Pourquoi l’huile de neem est-elle interdite dans certains pays ?
La question d’interdiction concerne avant tout son usage comme insecticide phytosanitaire, soumis à des procédures d’autorisation en Europe. En usage cosmétique, l’huile de neem est légale et commercialisée librement. Des produits vendus sans autorisation phytosanitaire ont été retirés du marché, ce qui a entretenu une confusion sur la légalité de la substance elle-même, qui n’est pas interdite.
Peut-on boire l’huile de neem ?
Non. L’huile de neem est strictement réservée à l’usage externe. Son ingestion a été associée à des cas de toxicité documentés, notamment chez les enfants. Pour un usage interne du neem, les gélules de poudre de feuilles standardisées sont la forme la plus appropriée et la mieux étudiée.
Comment consommer les feuilles de neem ?
En décoction (10 g de feuilles séchées pour 500 ml d’eau, 10 à 15 minutes à feu doux, filtrer) ou en gélules de poudre standardisée (500 mg à 1 g par jour). La décoction s’utilise aussi en usage externe : rinçage capillaire ou compresse cutanée. Le goût est très amer — les gélules sont nettement plus pratiques pour un usage régulier.

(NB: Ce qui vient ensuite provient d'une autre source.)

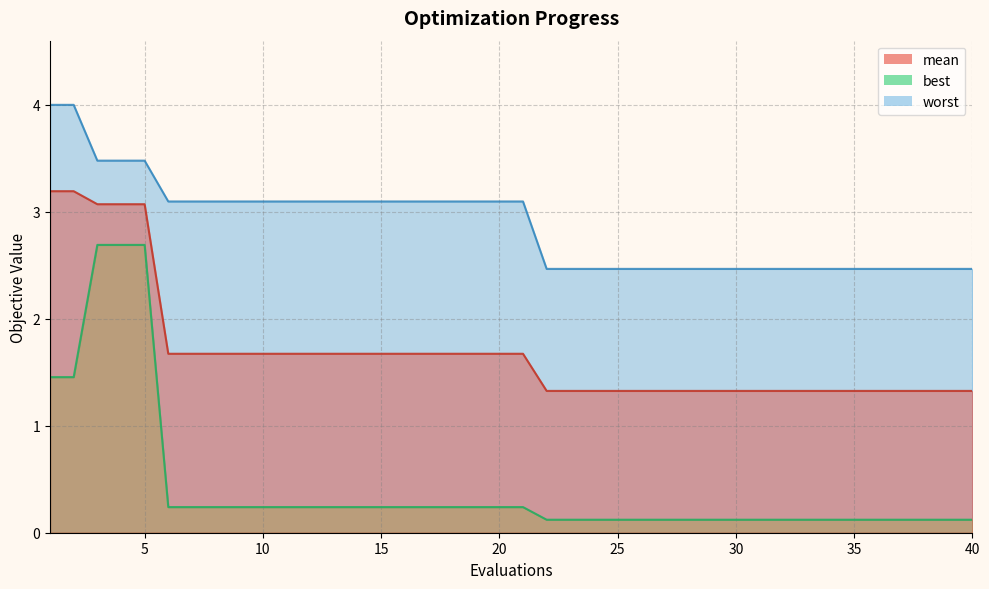

At how many categories does at least one series exceed 0?

40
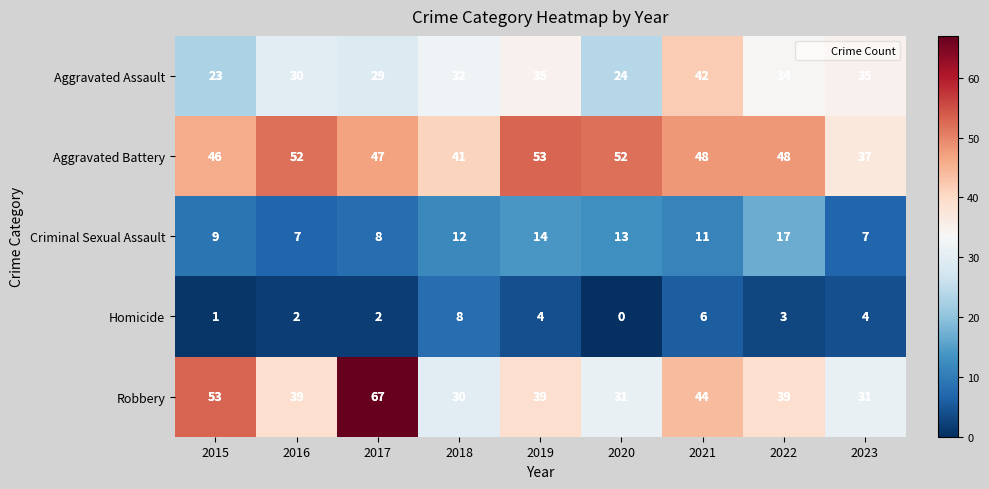

Which series changed the most between 2019 and 2023?

Aggravated Battery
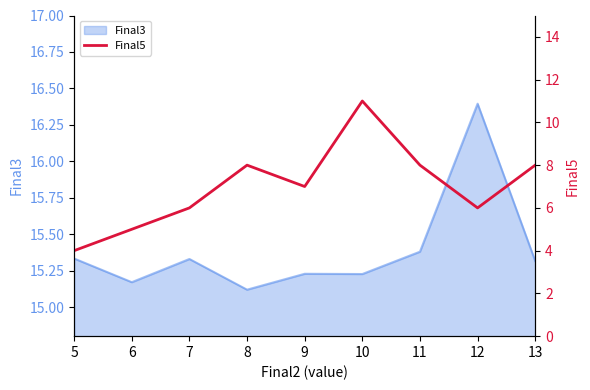

At which label is Final3 closest to 15?

8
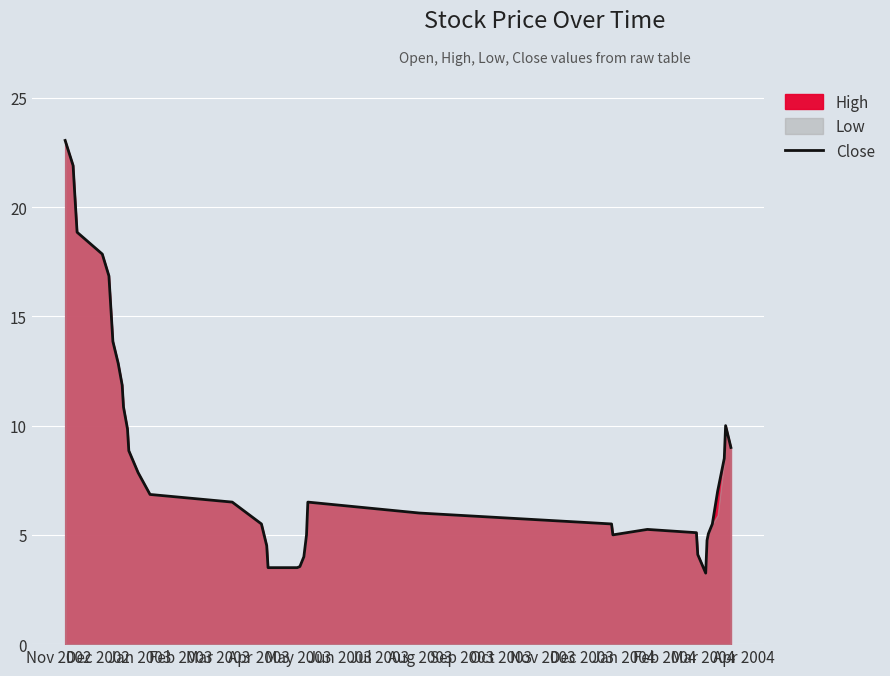

What is the highest value of the Close series?

23.1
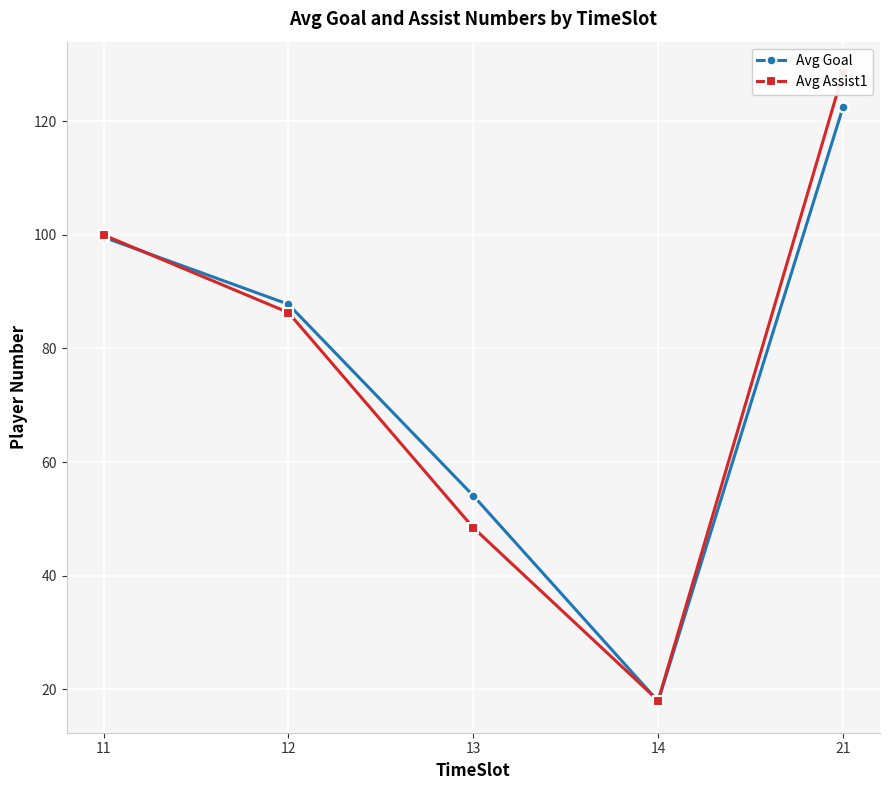

Between 12 and 11, which is larger?

11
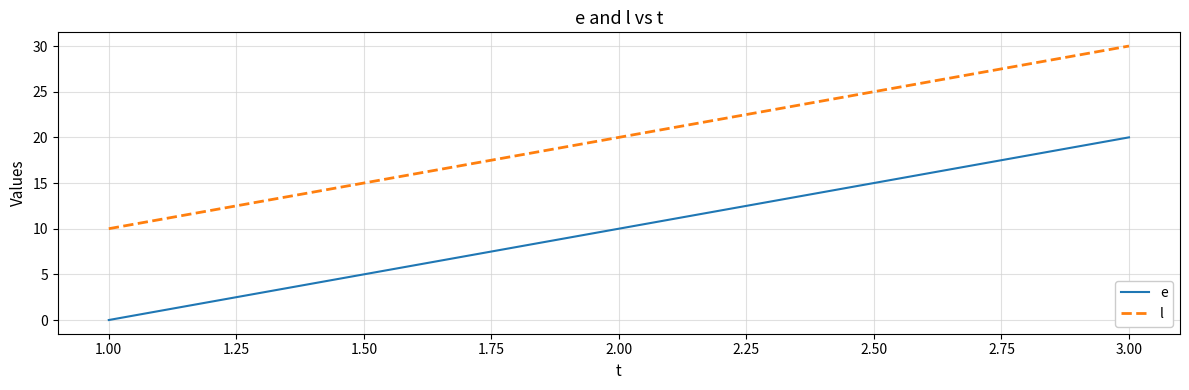

Where is e nearest to the value 10?

2.00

Comment utiliser la poudre de neem ?
En gélules pour un usage interne (cure de deux à quatre semaines). En masque cosmétique, mélangée à de l’argile verte ou du yaourt (1 cuillère à café pour une application). En jardinage, saupoudrée en surface du sol ou diluée dans l’eau d’arrosage pour éloigner certains insectes nuisibles.
Comment utiliser l’huile de neem comme insecticide ?
5 ml d’huile dans 1 litre d’eau tiède avec quelques gouttes de savon liquide neutre. Bien agiter, pulvériser le soir sur les feuilles (dessus et dessous). Renouveler tous les 7 à 14 jours. L’azadirachtine agit sur les larves et perturbe la reproduction — l’effet est progressif, pas immédiat comme un insecticide de synthèse.
Peut-on utiliser l’huile de neem tous les jours ?
En usage externe (soins de la peau ou des cheveux, dilué à 1-5 %), oui, sans restriction particulière chez l’adulte. En usage interne, les cures de neem sous forme de gélules se pratiquent sur deux à quatre semaines avec une pause équivalente entre les cures. Un usage interne quotidien au long cours n’est pas recommandé en l’absence de données suffisantes sur la tolérance chronique chez l’humain.